Bush, the first president in 112 years to win the electoral but not the popular vote, now stands as one of the most polarizing presidents in history. Republicans grant him enthusiastic approval, while Democrats express an equally strong loathing. Although few observers expect this fall's election to come down to just 537 votes in Florida, Bush and Sen. John Kerry have been running virtually neck-and-neck from the beginning of the campaign. Some pollsters believe each candidate already has a lock on as much as 47 percent of the vote - leaving the outcome up to an unusually small number of swing voters in a small number of swing states.

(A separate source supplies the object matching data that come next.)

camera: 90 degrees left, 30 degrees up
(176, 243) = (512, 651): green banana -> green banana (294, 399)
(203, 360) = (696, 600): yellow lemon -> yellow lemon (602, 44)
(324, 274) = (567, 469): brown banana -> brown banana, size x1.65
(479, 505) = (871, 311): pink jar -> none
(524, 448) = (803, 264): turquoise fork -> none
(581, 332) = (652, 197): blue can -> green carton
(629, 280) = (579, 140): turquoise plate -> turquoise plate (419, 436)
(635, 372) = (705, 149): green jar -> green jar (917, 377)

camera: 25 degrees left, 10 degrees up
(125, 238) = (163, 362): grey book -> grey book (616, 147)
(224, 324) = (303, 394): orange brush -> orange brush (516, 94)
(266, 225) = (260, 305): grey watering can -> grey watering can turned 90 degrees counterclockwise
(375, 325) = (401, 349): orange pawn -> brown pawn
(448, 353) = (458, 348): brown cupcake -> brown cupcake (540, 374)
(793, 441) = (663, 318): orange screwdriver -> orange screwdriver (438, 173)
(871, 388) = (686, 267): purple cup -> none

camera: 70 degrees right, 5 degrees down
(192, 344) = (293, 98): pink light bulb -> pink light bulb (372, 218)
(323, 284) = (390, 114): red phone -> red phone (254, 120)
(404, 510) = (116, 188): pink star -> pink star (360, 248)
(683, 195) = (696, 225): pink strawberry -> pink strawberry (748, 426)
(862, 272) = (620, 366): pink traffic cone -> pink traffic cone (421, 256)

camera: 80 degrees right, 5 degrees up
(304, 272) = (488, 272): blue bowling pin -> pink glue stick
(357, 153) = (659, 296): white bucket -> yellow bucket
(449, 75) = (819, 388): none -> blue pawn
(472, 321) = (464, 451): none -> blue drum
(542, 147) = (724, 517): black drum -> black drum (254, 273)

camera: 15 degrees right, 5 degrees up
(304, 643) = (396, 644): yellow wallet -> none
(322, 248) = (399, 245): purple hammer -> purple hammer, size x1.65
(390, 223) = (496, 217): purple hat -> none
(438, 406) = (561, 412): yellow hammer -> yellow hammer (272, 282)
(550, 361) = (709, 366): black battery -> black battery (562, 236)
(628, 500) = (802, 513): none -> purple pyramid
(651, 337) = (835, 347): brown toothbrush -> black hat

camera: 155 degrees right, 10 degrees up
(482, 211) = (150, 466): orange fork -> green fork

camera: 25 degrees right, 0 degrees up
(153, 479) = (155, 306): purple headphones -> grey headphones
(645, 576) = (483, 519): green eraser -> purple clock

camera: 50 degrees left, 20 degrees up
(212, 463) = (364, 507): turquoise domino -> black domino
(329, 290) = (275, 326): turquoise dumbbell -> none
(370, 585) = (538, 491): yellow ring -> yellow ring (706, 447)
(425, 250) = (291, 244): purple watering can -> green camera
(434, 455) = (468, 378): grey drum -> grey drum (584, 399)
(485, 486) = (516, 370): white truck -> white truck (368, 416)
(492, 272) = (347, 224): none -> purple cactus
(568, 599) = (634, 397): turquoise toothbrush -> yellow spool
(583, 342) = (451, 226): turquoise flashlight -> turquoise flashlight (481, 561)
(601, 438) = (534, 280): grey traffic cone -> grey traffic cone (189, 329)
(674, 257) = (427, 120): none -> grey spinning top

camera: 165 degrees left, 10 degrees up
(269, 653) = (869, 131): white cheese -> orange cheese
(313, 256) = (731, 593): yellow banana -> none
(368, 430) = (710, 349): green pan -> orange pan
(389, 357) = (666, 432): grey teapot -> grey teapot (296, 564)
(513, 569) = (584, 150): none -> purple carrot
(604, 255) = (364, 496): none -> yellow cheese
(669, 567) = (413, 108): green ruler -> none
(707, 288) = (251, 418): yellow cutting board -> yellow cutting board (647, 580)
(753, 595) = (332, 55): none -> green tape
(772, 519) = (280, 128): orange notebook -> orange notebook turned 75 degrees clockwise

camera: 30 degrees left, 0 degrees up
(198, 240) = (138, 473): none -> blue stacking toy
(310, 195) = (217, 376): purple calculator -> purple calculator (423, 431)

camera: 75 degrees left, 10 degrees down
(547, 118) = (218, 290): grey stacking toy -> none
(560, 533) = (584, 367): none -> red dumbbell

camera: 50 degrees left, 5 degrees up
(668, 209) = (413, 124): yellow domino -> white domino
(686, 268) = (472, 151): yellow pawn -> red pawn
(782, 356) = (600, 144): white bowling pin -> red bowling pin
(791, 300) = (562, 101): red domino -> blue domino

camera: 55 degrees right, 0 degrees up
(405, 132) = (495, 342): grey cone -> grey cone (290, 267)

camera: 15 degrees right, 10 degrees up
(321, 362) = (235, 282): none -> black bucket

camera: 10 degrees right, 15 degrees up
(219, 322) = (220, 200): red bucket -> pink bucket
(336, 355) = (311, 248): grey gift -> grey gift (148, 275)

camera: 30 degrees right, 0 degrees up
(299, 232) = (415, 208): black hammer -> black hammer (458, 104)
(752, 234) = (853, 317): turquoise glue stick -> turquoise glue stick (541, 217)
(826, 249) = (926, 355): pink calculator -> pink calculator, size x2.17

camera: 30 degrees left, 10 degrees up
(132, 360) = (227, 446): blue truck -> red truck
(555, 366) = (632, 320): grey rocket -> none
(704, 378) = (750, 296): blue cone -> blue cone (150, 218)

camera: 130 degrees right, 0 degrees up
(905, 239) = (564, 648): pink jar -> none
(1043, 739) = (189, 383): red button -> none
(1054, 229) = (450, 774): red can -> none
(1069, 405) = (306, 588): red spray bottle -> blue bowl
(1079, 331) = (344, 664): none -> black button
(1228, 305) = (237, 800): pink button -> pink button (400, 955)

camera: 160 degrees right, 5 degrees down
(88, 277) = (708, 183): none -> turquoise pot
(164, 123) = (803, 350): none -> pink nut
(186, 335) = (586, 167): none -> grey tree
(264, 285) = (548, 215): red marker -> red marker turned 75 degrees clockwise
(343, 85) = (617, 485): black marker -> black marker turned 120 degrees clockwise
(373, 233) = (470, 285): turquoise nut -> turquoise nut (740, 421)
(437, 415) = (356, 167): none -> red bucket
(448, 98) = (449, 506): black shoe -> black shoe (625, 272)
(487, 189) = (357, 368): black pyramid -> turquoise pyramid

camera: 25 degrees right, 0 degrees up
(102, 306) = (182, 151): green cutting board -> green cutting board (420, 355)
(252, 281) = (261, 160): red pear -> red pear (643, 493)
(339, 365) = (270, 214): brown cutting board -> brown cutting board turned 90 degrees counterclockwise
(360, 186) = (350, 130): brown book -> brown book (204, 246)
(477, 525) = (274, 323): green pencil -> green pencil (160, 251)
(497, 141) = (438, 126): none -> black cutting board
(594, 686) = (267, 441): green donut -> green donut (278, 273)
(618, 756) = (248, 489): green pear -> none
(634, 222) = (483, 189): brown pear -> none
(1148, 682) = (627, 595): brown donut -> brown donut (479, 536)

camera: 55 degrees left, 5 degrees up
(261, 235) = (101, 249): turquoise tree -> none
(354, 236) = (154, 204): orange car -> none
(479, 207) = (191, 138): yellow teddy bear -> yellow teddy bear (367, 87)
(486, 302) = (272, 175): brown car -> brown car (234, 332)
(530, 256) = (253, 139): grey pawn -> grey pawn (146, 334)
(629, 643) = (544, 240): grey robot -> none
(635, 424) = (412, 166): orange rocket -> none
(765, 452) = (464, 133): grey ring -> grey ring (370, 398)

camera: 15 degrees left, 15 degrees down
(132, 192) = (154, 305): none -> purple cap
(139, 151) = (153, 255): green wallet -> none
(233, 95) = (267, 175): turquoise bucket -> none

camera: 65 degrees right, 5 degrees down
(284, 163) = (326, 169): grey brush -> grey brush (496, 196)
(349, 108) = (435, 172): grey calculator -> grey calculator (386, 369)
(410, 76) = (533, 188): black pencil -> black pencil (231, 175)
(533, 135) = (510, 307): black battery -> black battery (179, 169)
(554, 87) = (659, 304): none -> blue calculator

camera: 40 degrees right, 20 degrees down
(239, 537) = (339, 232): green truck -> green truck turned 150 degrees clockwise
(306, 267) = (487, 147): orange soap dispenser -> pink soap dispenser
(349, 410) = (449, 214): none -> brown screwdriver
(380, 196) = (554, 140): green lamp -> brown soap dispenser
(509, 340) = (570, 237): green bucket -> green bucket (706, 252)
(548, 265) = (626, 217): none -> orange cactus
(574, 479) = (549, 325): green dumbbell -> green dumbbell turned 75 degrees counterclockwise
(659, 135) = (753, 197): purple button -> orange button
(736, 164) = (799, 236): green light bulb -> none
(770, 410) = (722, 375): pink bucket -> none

The same dynamic holds true in Congress. Republicans now control both houses of Congress, but by narrow margins and with deepening partisan rifts that have kept both parties in a confrontational posture. At the state level, too, power hangs in the balance. Nearly half the states could easily see a branch of their legislatures change control this fall.

And in a broader sense, the national discourse seems unusually inflamed. Accusations of media bias are on the rise, even as left and right-wing polemicists, from Michael Moore to Bill O'Reilly, enjoy growing success. Voters speak of being unable to discuss politics with members of the opposite party, and many are seeking out like-minded environments - from news they watch to the neighborhoods where they live.

In coming days, the Monitor will explore the red-blue phenomenon in depth. Following this overview on the nature of the divide, and the forces propelling the split, stories will trace the evolution of one red state (Georgia) and one blue (Illinois). A fourth piece will explore how the media is shaping - and being shaped by - the divide. A fifth will look at a "purple" state - Pennsylvania - where the red-blue tug of war has not yet been won, and consider how the stalemate might be broken.

Like most trends in politics, the red-blue divide has been oversimplified and overstated. Skeptics note that a more accurate electoral map - taking margins of victory into account - would show the nation colored not red and blue but various hues of purple. And many Americans don't stand that far apart on the issues. While activists on both sides of the political spectrum may sharply disagree on everything from taxes to terrorism, polls show most voters see themselves as moderates.

But if voters often lean instinctively toward the middle, they are also sorting themselves into parties that are growing more ideologically pure, which is having a polarizing effect.